As Josh Baer put it: “In experiencing this type of pain and vulnerability firsthand, Burden is able to make it more familiar and, in turn, he demystifies the horror of such acts by making them knowable, both for himself and for the audience. As a result, the collective fears that society uses to keep people in order are exposed, and the idea that the human body is governed by law is rendered impotent.”
Trans-fixed wasn’t the only time Burden acted as a father figure. For part of his Master’s thesis at UCI, he spent five days curled up in a locker, and the performance quickly adopted a confessional quality that he described as being “like a box with ears and a voice.” People would visit at all hours to talk about their “Army experiences, things they’d done they were proud of or ashamed of.” Similarly, during his 1975 performance, Doomed, Burden lay underneath a sheet of glass leaning up against a wall at The Museum of Contemporary Art Chicago.
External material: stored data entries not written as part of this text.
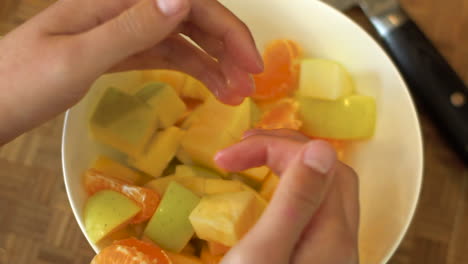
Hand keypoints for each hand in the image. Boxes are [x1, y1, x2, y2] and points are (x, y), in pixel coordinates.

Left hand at [0, 0, 261, 143]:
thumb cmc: (22, 85)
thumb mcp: (77, 58)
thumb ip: (131, 27)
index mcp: (116, 2)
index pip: (188, 3)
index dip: (227, 29)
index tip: (251, 64)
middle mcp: (123, 10)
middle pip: (190, 17)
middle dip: (226, 47)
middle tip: (250, 83)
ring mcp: (120, 31)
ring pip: (180, 38)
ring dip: (212, 62)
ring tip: (234, 93)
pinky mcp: (116, 52)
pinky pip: (162, 55)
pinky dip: (189, 69)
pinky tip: (206, 85)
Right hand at [215, 129, 359, 263]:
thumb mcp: (263, 252)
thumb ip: (295, 202)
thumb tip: (321, 148)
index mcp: (332, 232)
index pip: (314, 161)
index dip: (270, 146)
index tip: (226, 158)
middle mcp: (341, 239)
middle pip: (327, 171)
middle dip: (285, 148)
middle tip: (244, 148)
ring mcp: (332, 252)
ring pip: (323, 190)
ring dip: (291, 167)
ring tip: (254, 162)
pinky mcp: (318, 260)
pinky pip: (314, 210)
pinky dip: (292, 190)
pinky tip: (271, 198)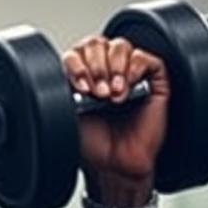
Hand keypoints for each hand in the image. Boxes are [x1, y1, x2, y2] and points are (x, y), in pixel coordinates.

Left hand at [63, 37, 168, 200]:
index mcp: (82, 76)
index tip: (79, 88)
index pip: (76, 52)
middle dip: (94, 66)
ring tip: (110, 96)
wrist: (114, 164)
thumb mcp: (65, 114)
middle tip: (96, 94)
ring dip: (113, 69)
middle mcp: (104, 71)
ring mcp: (129, 73)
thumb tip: (55, 72)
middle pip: (96, 43)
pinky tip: (125, 92)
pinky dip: (133, 70)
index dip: (76, 64)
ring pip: (120, 46)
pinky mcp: (153, 80)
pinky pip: (145, 58)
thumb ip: (60, 90)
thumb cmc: (91, 144)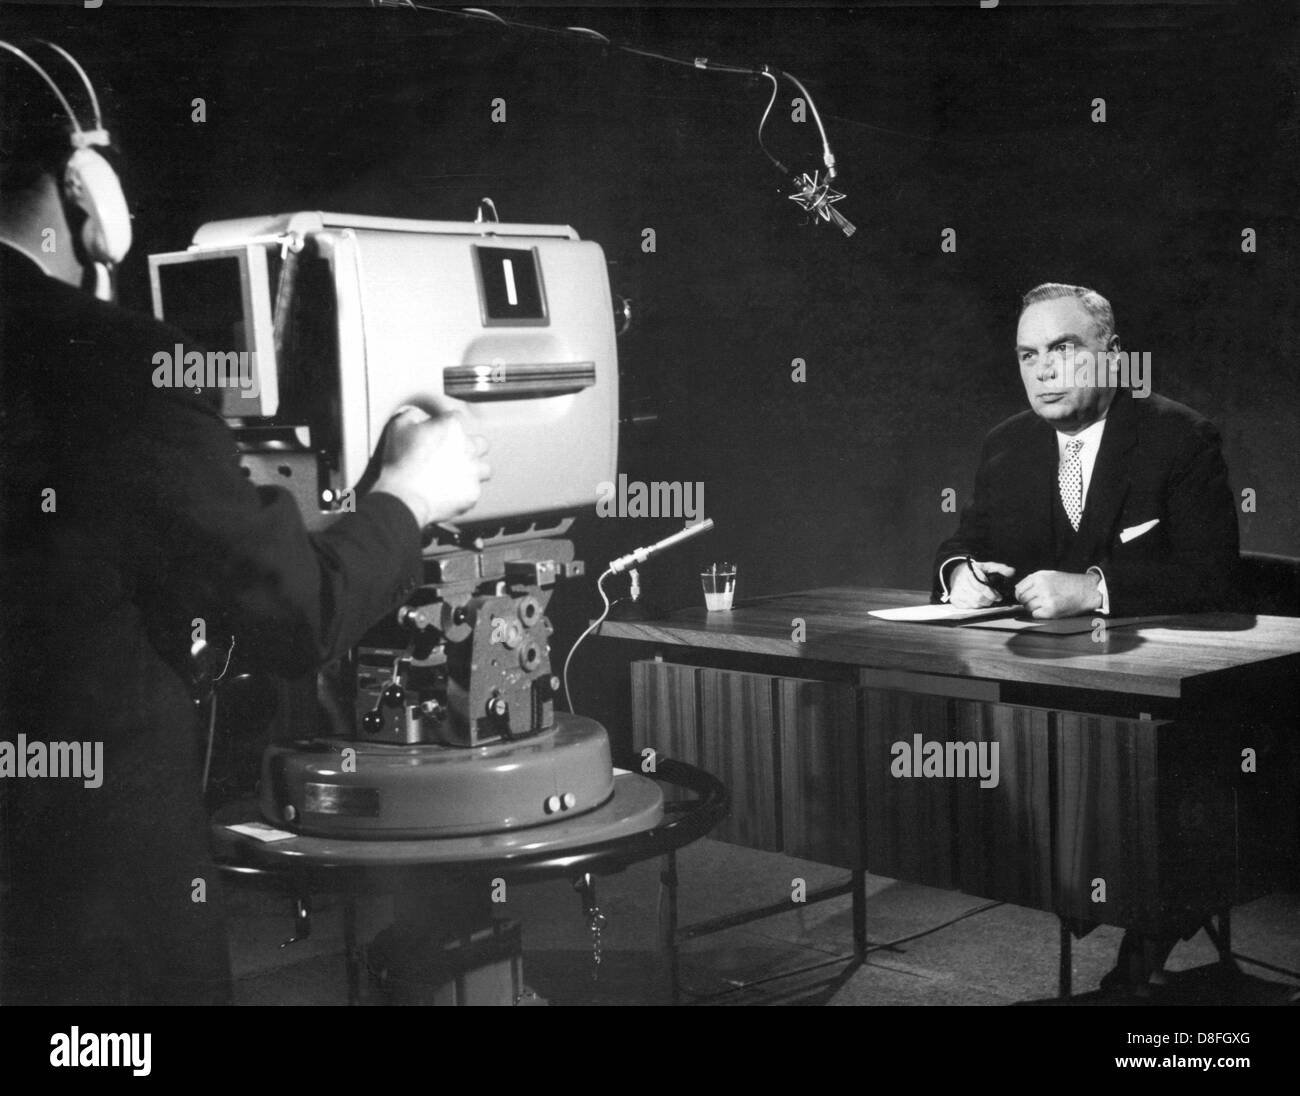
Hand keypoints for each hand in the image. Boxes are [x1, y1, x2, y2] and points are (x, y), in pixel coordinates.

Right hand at [370, 408, 490, 526]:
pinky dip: (463, 492)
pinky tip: (449, 494)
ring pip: (484, 468)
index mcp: (453, 426)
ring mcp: (474, 471)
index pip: (457, 418)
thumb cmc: (401, 461)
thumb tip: (414, 414)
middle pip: (480, 443)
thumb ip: (410, 415)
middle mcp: (469, 447)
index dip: (445, 425)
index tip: (437, 433)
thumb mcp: (397, 428)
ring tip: (458, 477)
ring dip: (473, 471)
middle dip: (469, 447)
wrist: (405, 496)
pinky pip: (473, 491)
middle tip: (452, 455)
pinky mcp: (473, 492)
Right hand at [949, 560, 1015, 607]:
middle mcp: (961, 581)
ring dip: (983, 603)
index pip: (981, 586)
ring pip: (974, 604)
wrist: (957, 573)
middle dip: (989, 600)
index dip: (992, 594)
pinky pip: (968, 607)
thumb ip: (1001, 569)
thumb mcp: (988, 566)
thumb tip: (1011, 572)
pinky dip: (975, 606)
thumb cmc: (976, 571)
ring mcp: (956, 591)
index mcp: (970, 572)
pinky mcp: (954, 599)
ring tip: (985, 598)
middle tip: (993, 598)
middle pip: (979, 597)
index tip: (998, 597)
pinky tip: (977, 600)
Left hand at [1014, 570, 1101, 618]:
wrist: (1087, 590)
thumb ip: (1034, 580)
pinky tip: (1048, 609)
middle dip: (1026, 602)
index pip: (1019, 588)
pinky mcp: (1051, 610)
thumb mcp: (1050, 575)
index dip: (1019, 594)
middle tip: (1035, 602)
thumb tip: (1018, 590)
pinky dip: (1039, 614)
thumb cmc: (1069, 583)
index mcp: (1040, 576)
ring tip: (1044, 604)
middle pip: (1022, 599)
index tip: (1023, 597)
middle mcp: (1041, 587)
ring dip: (1033, 608)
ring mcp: (1046, 599)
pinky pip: (1035, 614)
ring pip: (1028, 607)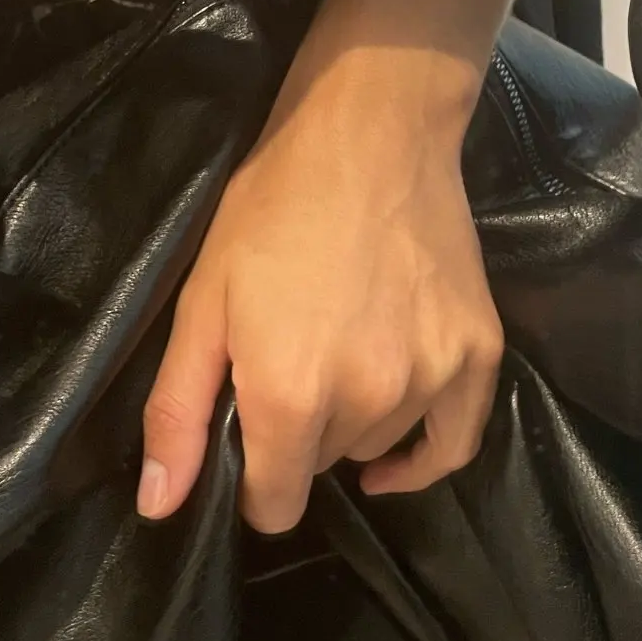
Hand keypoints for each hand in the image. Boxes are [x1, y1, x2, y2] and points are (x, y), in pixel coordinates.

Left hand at [141, 58, 504, 531]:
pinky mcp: (479, 351)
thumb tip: (161, 507)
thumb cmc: (271, 208)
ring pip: (378, 444)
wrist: (370, 133)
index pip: (276, 504)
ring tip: (336, 356)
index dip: (252, 484)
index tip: (246, 437)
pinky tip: (394, 456)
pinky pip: (456, 441)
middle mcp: (370, 400)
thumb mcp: (203, 302)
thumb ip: (179, 412)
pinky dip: (422, 458)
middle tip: (288, 363)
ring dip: (354, 424)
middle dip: (299, 436)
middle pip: (323, 467)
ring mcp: (433, 377)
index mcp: (292, 395)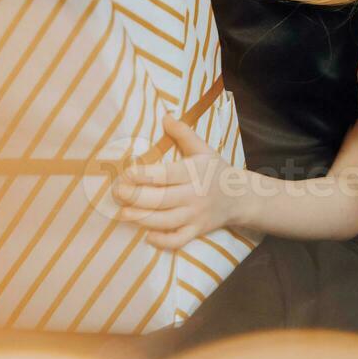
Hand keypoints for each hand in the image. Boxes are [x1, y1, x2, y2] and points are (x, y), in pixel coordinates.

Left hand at [110, 115, 243, 249]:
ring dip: (143, 219)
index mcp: (194, 172)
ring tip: (124, 212)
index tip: (126, 172)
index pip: (166, 174)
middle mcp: (194, 195)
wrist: (240, 197)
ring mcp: (196, 215)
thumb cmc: (215, 170)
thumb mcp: (203, 148)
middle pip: (162, 199)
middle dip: (136, 197)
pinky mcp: (197, 231)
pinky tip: (147, 236)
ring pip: (167, 221)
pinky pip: (179, 240)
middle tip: (117, 192)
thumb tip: (164, 116)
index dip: (144, 174)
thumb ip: (183, 132)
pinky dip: (163, 241)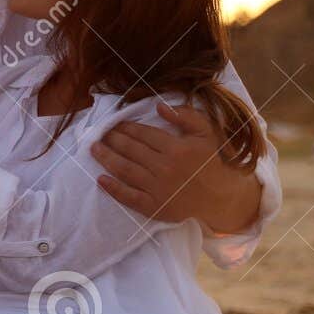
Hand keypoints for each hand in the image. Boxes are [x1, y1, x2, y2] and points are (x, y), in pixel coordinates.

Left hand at [92, 102, 259, 229]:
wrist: (219, 196)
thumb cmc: (210, 161)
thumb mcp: (205, 133)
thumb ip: (186, 116)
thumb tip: (159, 106)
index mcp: (177, 148)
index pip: (143, 134)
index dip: (126, 127)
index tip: (114, 123)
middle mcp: (165, 167)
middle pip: (130, 150)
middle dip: (112, 140)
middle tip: (99, 133)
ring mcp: (158, 188)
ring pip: (125, 170)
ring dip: (106, 158)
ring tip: (94, 149)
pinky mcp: (154, 206)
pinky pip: (128, 197)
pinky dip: (112, 188)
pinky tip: (100, 179)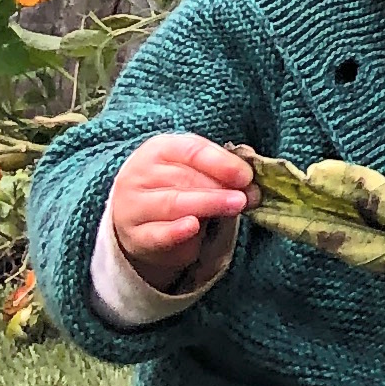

According to one spectator, “He can hear us, and he doesn’t answer, but he can’t help listening…it’s like God.” Around the same time, Burden began transitioning out of performance art to pursue his interests in engineering and architecture by way of large-scale installations and sculpture. Even though there was a shift in mediums, the focus on violence remained, only it was charted by physical rather than social geography.
Art has the power to transfix the viewer, to stop them dead in their tracks with horror, wonder, or astonishment – something that Chris Burden accomplished simultaneously throughout his career. The title Trans-fixed implies that through art, society may be ‘fixed’ or saved. It emphasizes the movable state of art, which can be hard to pin down, uncomfortable, and disturbing. It’s all in good faith, though, even if it means getting shot in the arm, laying out on La Cienega Boulevard, crawling throug broken glass, or being crucified to the back of a Beetle.